吉田氏は「統一地方選が次の大きな決戦になるところだと思っている。選挙の前は参議院も自治体議員も合流する方針だったが、いまもその方針なのか。地元の区議会議員や都議会議員からも『この先どうなるのか』という声がある。統一地方選に向けてなるべく早く方針を出して動いていかないといけない」と話し、「あまり時間をかけないほうがいい」と迅速な意思決定を求めた。
また、今後のリベラル勢力の在り方について、吉田氏は“従来のイデオロギー論を超えた価値観の共有”を提唱した。
「リベラルというカテゴリーが重要なのか、それともそこで私たちが大事にしている価値観や未来が大事なのか」と問題提起をしたうえで、若い世代は「同性婚賛成や個人の自由を重視するなど、本質的にはリベラル的価値観を持っている」との認識を示した。
さらに、「大事だねって思う価値観をどうやって国民の皆さんに伝え、コミュニケーションしていくか。

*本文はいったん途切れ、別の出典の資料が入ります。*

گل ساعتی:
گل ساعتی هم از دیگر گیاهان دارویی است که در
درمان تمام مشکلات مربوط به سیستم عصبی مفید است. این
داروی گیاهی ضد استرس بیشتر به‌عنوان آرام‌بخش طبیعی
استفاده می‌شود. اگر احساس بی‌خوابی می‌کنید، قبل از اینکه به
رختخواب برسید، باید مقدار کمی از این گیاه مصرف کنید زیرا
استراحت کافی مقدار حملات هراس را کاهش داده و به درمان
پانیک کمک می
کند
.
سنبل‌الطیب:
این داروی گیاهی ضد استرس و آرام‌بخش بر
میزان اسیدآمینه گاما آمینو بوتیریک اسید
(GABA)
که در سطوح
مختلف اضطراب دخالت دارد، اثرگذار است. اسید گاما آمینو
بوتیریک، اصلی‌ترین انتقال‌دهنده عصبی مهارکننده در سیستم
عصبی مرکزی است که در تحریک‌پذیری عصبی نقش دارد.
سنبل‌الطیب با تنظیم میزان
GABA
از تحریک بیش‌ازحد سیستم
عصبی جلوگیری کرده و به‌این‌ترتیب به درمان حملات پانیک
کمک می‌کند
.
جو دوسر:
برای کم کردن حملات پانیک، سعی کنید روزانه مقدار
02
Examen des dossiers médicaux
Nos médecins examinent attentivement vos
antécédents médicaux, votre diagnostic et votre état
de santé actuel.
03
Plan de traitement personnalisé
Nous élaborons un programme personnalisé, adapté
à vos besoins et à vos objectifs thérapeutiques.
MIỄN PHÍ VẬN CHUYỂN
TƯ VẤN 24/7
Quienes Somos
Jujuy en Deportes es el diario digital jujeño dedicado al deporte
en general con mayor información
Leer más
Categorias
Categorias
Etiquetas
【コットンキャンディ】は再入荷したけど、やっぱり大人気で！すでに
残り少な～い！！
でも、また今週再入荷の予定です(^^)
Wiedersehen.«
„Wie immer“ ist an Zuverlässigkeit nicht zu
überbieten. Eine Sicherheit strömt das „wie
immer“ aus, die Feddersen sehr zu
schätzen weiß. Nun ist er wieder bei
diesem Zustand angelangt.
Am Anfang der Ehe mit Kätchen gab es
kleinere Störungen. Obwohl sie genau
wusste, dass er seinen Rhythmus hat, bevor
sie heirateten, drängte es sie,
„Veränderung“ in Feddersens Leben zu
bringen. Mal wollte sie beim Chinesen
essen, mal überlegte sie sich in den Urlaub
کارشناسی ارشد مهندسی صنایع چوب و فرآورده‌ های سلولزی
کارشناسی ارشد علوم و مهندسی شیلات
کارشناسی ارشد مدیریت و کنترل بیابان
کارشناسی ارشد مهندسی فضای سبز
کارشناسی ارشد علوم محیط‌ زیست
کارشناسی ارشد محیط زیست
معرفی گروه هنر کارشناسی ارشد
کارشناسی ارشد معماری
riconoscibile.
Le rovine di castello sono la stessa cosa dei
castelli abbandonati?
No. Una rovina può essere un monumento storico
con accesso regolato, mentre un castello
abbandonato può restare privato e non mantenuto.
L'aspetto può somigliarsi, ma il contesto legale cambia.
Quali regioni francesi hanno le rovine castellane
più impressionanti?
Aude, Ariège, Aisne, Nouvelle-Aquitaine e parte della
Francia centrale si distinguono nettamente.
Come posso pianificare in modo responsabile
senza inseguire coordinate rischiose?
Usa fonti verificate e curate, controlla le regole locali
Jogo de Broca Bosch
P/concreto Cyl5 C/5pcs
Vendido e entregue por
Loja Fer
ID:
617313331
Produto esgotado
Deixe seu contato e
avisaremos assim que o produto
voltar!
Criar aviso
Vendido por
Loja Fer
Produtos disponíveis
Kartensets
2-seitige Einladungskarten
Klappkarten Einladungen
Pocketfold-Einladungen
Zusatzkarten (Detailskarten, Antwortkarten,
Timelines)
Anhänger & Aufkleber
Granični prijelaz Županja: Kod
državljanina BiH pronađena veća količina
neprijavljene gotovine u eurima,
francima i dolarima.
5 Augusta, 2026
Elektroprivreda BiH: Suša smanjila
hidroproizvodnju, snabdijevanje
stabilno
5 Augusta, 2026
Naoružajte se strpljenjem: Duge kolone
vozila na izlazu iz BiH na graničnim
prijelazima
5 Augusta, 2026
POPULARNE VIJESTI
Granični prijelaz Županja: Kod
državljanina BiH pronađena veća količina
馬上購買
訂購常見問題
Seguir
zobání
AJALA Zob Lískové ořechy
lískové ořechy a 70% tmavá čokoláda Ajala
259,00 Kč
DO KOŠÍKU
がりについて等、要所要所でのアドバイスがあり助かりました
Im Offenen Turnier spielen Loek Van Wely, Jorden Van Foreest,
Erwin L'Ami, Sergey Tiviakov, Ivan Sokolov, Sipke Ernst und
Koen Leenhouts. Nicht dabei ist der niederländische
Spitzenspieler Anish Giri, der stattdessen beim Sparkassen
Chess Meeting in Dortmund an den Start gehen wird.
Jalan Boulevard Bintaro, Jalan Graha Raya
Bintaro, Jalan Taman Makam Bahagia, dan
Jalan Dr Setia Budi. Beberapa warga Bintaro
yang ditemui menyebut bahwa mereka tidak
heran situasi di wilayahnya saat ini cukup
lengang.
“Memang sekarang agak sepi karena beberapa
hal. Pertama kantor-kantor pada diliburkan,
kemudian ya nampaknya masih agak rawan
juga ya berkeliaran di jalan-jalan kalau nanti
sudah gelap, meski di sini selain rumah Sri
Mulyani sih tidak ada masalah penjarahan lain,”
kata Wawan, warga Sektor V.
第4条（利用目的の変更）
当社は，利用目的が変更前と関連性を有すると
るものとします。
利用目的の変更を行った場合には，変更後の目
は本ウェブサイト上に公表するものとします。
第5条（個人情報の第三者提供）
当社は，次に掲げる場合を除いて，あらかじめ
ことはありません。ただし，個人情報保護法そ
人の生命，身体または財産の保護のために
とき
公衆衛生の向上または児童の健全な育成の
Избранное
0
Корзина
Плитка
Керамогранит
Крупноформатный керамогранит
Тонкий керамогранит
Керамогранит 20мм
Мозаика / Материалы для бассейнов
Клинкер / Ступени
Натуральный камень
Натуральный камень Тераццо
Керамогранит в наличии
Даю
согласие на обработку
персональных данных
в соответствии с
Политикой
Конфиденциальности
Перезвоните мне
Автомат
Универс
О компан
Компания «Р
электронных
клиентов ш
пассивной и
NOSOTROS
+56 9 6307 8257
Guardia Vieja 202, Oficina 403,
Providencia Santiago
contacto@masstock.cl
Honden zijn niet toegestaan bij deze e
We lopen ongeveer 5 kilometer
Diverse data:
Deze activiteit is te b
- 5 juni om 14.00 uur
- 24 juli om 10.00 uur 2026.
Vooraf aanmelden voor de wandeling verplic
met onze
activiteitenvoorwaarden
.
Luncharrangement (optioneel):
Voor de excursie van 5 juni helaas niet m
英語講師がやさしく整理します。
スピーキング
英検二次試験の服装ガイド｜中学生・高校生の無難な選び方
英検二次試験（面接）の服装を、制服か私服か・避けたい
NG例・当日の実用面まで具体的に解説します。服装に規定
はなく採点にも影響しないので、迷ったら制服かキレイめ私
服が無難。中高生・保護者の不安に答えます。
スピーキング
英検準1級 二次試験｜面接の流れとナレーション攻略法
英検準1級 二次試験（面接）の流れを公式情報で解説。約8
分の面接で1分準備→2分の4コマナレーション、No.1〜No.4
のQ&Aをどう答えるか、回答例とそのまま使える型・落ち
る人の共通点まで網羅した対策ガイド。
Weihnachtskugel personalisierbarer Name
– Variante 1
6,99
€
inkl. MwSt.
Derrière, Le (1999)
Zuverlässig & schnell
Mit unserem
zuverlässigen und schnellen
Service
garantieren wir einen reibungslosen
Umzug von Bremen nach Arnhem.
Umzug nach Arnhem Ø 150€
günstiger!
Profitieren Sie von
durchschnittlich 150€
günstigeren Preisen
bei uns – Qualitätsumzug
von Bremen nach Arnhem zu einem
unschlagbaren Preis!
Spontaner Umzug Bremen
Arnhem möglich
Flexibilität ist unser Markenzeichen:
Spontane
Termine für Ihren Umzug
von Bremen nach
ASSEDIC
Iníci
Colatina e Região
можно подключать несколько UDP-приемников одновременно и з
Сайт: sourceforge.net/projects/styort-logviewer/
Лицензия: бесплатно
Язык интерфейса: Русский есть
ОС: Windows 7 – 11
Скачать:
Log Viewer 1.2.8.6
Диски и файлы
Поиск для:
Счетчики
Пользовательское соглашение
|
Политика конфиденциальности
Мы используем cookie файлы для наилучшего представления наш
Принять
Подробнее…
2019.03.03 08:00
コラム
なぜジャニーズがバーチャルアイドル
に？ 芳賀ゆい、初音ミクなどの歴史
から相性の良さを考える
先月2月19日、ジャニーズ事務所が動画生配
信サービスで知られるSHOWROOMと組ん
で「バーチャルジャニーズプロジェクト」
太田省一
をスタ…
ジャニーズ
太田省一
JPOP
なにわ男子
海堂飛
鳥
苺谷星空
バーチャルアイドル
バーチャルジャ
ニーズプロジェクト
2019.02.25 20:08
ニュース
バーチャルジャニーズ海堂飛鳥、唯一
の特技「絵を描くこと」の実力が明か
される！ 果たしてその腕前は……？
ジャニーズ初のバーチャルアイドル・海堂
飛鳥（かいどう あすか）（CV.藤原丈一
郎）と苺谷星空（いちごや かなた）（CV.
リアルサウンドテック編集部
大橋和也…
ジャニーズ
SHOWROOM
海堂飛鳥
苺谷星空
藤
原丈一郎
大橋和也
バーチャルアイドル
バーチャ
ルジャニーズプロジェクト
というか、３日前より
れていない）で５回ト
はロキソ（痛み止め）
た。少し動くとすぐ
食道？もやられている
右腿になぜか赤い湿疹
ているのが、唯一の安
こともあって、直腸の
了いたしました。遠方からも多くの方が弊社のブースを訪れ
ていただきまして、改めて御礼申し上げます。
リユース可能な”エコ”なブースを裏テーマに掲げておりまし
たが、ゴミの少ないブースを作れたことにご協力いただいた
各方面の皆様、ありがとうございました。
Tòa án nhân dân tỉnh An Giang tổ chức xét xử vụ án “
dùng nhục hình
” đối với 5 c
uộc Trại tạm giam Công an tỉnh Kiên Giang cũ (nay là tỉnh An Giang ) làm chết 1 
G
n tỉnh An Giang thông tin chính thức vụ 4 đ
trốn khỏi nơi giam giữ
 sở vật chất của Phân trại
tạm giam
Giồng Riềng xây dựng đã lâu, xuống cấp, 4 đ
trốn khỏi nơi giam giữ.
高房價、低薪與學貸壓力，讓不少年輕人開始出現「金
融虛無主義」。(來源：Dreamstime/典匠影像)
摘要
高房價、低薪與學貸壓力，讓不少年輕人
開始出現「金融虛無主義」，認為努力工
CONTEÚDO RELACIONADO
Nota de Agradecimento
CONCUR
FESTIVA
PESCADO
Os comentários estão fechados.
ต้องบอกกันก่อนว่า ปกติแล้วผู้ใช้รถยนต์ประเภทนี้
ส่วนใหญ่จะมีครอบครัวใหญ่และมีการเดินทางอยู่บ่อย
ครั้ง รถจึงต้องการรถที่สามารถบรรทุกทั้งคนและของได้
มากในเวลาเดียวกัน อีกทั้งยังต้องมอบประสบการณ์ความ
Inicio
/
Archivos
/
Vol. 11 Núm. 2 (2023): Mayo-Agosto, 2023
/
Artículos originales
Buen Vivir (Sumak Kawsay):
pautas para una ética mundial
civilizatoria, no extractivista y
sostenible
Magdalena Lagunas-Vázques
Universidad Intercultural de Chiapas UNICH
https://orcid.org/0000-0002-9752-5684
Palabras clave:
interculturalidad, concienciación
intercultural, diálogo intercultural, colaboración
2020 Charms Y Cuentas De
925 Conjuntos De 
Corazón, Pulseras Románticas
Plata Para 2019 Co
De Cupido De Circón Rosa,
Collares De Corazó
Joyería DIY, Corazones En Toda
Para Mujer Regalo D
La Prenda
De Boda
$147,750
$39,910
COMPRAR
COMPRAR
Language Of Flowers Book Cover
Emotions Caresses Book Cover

政治の側として変わらなければいけないのでは」と、リベラル的価値観自体は広く受け入れられるものだとしながらも、その伝え方、コミュニケーション方法に課題があると指摘した。
カギは「分かりにくさ」解消と真摯な対話
中道改革連合の大敗は、単純な政策論争の敗北ではなく、政党としてのアイデンティティの「分かりにくさ」に起因していた。急造の合流劇、そして有権者とのコミュニケーション不足などが重なった結果だった。
来年行われる統一地方選、そして2028年の参議院選挙に向けて、中道改革連合は根本的な立て直しを迫られている。そのカギは、「分かりにくさ」の解消と、有権者との真摯な対話という、政治活動の基本的な部分に集約しているのかもしれない。